Given that the web is increasingly used by both public and private entities—sometimes solely—for everything from applying for a job to signing up for classes or a community activity, having a website that denies access severely limits what people with disabilities are able to do, plaintiffs argue.
Since the ADA has been in effect since 1990, and the Rehabilitation Act a good 17 years before that, the question is, why are these lawsuits picking up now?
"You usually see a wave of litigation where there's a new law, but that's not the case here," said Steven E. Helland, a partner with Minneapolis-based Fredrikson & Byron, P.A. who defends clients undergoing disability litigation relating to websites.
The reason is this: For years, many potential plaintiffs were waiting for the U.S. Department of Justice to issue their interpretation of the ADA about to websites. That never happened.
And after the DOJ once again extended its deadline in 2015, "it felt like that clarification was never going to come," Helland said. A wave of lawsuits hit the federal court system that year and the next.
Others point to the way websites have developed. In many cases, as websites have become more sophisticated, access to them has actually worsened.
"Websites back in the day were incredibly simple: They looked like posters. The functionality was very simple," said Michele Landis, co-founder of Minneapolis-based Accessible360, a consulting group that audits websites, many of which are the subject of disability litigation. "But as the Internet took off, accessible design dropped off."
Having a website that conforms with programs used by the deaf or blind is a baseline, but the structure of sites—whether pages are intuitive; whether links or downloads are reachable by everyone—also counts in court. Courts often have used a set of guidelines put out by a trade group, called the Web Content Accessibility Guidelines, as a touchstone.
And so far, courts typically have sided with plaintiffs bringing website-related disability cases.
"Almost always without exception.
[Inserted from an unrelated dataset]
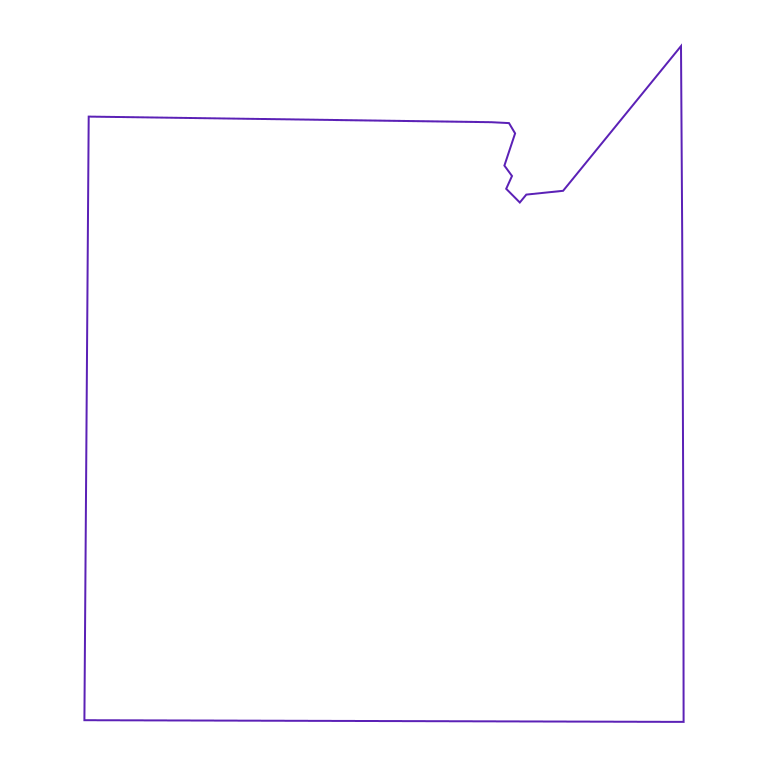 Medina, Texas, United States of America (orthographic projection)
{"feature_id": "52423323B50387422534954", "entity_name": "Medina", "entity_type": "district", "adm_level": 2, "iso_a3": "USA", "parent_name": "United States of America", "parent_adm1": "Texas", "projection": "orthographic", "projection_center": [-98.977, 29.391], "detail": "fine", "context": "isolated", "style": "outline", "palette": "violet", "viewbox_px": 768, "rotation_deg": 0, "n_neighbors": 0, "source": "geoboundaries", "source_scale": "gbopen_adm2", "svg_char_len": 316}
<svg xmlns="http://www.w3.org/2000/svg" viewBox="0 0 768 768"><path d="M683.6,721.9L683.4,541.5L682.2,235.2L681.0,46.1L563.1,190.8L526.3,194.6L519.8,202.5L506.2,188.8L512.0,176.0L504.4,165.6L515.1,133.4L509.0,123.1L491.4,122.2L88.7,116.6L84.4,720.2L683.6,721.9Z" fill="none" stroke="#5b21b6" stroke-width="2"/></svg>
I can count very, very few (where they didn't)," said Landis. "Every other first-world country has this as national law."
A 2017 study by the Information Technology and Innovation Foundation—a nonprofit Washington, D.C., think tank—concluded that 85 percent of government sites are not ADA accessible.
But historically, most of the suits have targeted private businesses. In a landmark 2008 case, for example, Target Corp. was sued by the National Federation for the Blind over its website, and settled for $6 million.
"Even developers at some of the biggest agencies, very sophisticated web developers, they don't know anything about digital accessibility either. It's a myth that anyone out there has been developing with accessibility in mind for the vast majority of years," Landis said.
McCourt's case is atypical: he has autism, rather than a visual or hearing impairment.
"I have a lot of have muscle issues. When I use my computer, a lot of times I cannot use my mouse," McCourt said.
His suit claims that the governmental websites had links that couldn't be reached with a keyboard.
But also, McCourt said the organization of the site was unintuitive enough to be unusable for him. When searching for the county's public records policy, he could not find it.
"I had to find it by Google. I could not find it by navigating the website. ... I would say I like structure, and I find it more irritating than others. I get really irritated and really bent out of shape when I cannot access it," McCourt said.
Landis said that for private or small businesses worried about such lawsuits, the cost of fixing a site is "way less" than getting sued, and building one that conforms to court-recognized guidelines "shouldn't cost incrementally any more to build it correctly. The cost is going back and rebuilding it."
But she added that future-oriented businesses should want to build an accessible site anyway.
"Everything is digital, and we are all aging. It's not just for those that are currently disabled; it's for all of us as we age," Landis said.